FASSOLARI MARISOL ; MARÍA LAURA CERUTTI; CLARA SMAL; GONZALO DE PRAT GAY.

Los Cocos, Proviencia de Córdoba

Congreso; XXXVIII Reunión Anual de la Sociedad Argentina de Biofífica; 2009

Sociedad Argentina de Biofísica

Persistent infections by high-risk human papillomaviruses (HPV) are the main etiologic factors for cervical cancer. Tha major cell transforming activity of HPVs is the E7 oncoprotein. HPV16 E7 is a 98-amino acid acidic protein. It is an extended dimer with a conserved N-terminal intrinsically disordered domain and a globular C-terminal dimerization domain with two CXXC zinc-binding motifs. Besides its relevance as a diagnostic marker, E7 is an interesting model antigen to investigate the recognition mechanism of intrinsically disordered antigens by antibodies. We here present a characterization of the interaction of HPV16 E7 with the specific M1 monoclonal antibody developed in our laboratory. We determine a 1:1 Fab M1:E7 stoichiometry of interaction and spectroscopic solution binding experiments indicates high binding affinity (KD 20 nM). Despite E7 has a lower pI, the M1-E7 interaction resulted to have a weak electrostatic component.

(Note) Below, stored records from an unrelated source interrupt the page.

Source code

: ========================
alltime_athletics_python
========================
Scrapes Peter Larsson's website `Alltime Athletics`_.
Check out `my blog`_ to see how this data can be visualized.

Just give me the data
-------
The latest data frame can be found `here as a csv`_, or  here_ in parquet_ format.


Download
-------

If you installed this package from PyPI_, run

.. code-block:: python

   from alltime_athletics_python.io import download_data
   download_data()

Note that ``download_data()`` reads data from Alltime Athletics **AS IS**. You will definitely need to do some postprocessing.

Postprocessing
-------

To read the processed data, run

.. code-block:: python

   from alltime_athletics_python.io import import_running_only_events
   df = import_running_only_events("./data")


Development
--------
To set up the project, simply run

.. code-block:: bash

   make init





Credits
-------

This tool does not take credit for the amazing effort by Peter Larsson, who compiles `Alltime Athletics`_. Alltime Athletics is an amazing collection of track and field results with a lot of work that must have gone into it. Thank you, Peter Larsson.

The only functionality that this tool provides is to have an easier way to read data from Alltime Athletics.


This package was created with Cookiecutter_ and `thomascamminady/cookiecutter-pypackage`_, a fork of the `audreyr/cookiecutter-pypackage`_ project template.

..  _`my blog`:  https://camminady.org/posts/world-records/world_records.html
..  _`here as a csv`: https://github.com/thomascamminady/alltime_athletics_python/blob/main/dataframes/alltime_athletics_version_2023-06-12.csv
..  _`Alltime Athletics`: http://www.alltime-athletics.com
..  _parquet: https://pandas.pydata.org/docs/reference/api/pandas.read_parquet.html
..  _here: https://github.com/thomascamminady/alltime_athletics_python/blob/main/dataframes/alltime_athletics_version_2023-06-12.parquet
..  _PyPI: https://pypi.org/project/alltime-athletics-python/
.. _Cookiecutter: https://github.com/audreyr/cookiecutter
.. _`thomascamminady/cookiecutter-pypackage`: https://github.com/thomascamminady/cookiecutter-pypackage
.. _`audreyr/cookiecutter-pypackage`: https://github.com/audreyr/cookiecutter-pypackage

Preliminary kinetic experiments suggest a slow association rate compared to other protein-protein interactions (kon ~ 104 s-1 M-1). ELISA experiments show that M1 is highly specific for the HPV16 E7 antigen, displaying low cross-reactivity against the homologous HPV18 E7. Fragmentation analysis of E7 reveals that M1 recognizes an epitope comprising amino acids 36-48, which is located within a region of low homology between the two viral proteins. The equilibrium dissociation constant of M1 for this peptide is 6-fold higher than that measured for full length E7, suggesting that the eptitope is linear only in part. The epitope is located within the N-terminal intrinsically disordered domain, but close to the boundary with the C-terminal domain. This strongly suggests that this region is in a dynamic conformation that requires the C-terminal globular domain full high affinity recognition of the epitope. This ?intermediate? behavior between linear and conformational could be a characteristic of intrinsically disordered antigens or domains, of which no models are available in the literature. Finally, the E7 protein is frequently found in cervical carcinomas and HPV positives cell lines therefore, the specificity and the high affinity of the M1 MAb may be a useful diagnostic tool.